Which lines of the data contain the string "cuticule"? Copy every one.

========

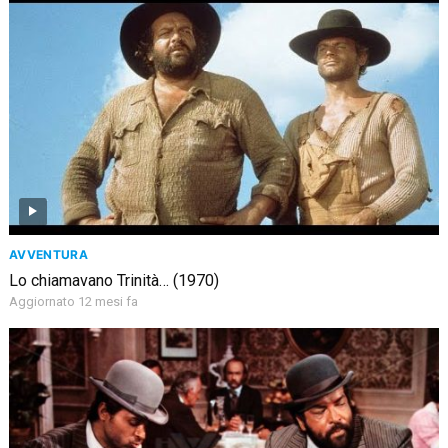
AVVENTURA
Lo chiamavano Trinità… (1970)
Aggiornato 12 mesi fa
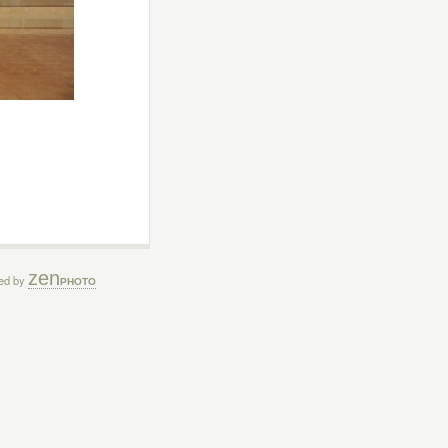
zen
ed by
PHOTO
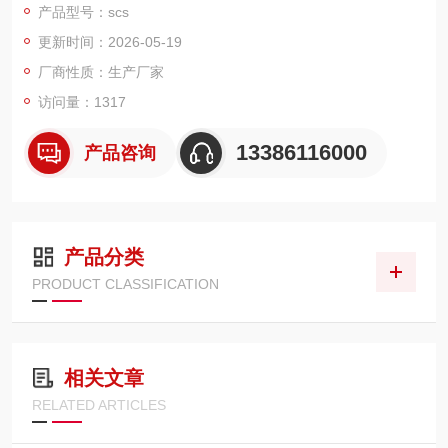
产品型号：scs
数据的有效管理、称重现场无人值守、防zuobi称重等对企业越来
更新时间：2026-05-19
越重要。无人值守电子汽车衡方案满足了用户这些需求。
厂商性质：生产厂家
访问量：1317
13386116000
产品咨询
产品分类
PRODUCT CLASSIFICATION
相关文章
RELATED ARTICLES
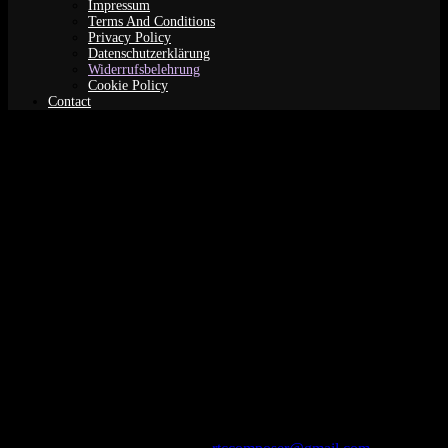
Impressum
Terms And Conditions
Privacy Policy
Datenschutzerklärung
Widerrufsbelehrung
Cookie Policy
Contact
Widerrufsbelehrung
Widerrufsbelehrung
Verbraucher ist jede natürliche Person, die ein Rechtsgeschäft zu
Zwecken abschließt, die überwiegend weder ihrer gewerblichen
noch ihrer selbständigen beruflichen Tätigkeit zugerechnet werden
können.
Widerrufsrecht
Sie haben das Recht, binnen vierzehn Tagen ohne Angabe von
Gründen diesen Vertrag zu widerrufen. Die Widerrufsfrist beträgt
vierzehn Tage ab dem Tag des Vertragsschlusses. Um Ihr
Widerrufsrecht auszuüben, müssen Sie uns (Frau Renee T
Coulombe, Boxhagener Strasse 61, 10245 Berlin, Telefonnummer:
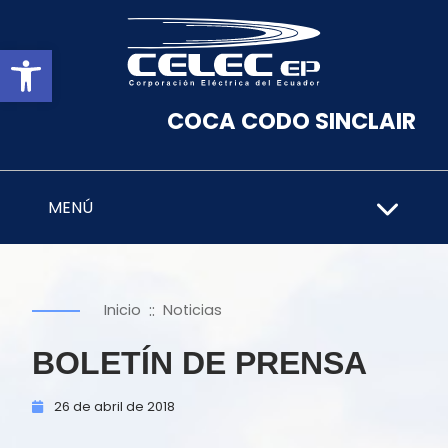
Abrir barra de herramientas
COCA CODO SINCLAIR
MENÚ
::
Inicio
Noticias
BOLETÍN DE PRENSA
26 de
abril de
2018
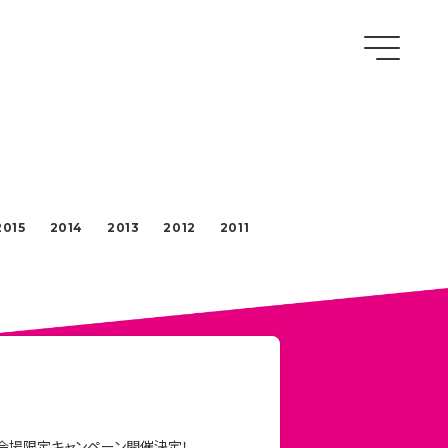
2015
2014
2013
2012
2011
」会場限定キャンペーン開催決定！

========

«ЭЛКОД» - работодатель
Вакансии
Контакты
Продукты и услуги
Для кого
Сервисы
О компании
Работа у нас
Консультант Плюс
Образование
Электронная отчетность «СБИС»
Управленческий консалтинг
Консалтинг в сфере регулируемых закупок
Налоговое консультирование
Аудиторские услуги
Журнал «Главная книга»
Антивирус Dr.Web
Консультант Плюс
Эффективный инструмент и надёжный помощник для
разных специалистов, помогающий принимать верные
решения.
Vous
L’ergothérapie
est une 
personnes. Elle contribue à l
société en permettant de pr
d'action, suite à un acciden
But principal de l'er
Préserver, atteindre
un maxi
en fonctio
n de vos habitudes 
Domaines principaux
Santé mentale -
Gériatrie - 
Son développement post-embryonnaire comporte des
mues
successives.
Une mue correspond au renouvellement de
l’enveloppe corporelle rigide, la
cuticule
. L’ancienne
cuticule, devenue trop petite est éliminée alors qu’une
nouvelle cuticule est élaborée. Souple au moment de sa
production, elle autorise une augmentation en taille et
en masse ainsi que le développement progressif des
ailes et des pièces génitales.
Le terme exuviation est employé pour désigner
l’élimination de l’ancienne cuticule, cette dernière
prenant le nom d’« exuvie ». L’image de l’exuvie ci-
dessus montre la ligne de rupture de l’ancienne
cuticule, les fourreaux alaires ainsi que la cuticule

========

• [EXPECTED ANSWER]
cuticule
cuticule, devenue trop petite est éliminée alors qu’une
nouvelle cuticule est élaborée. Souple au moment de sa
l’élimination de l’ancienne cuticule, cette dernière
cuticule, les fourreaux alaires ainsi que la cuticule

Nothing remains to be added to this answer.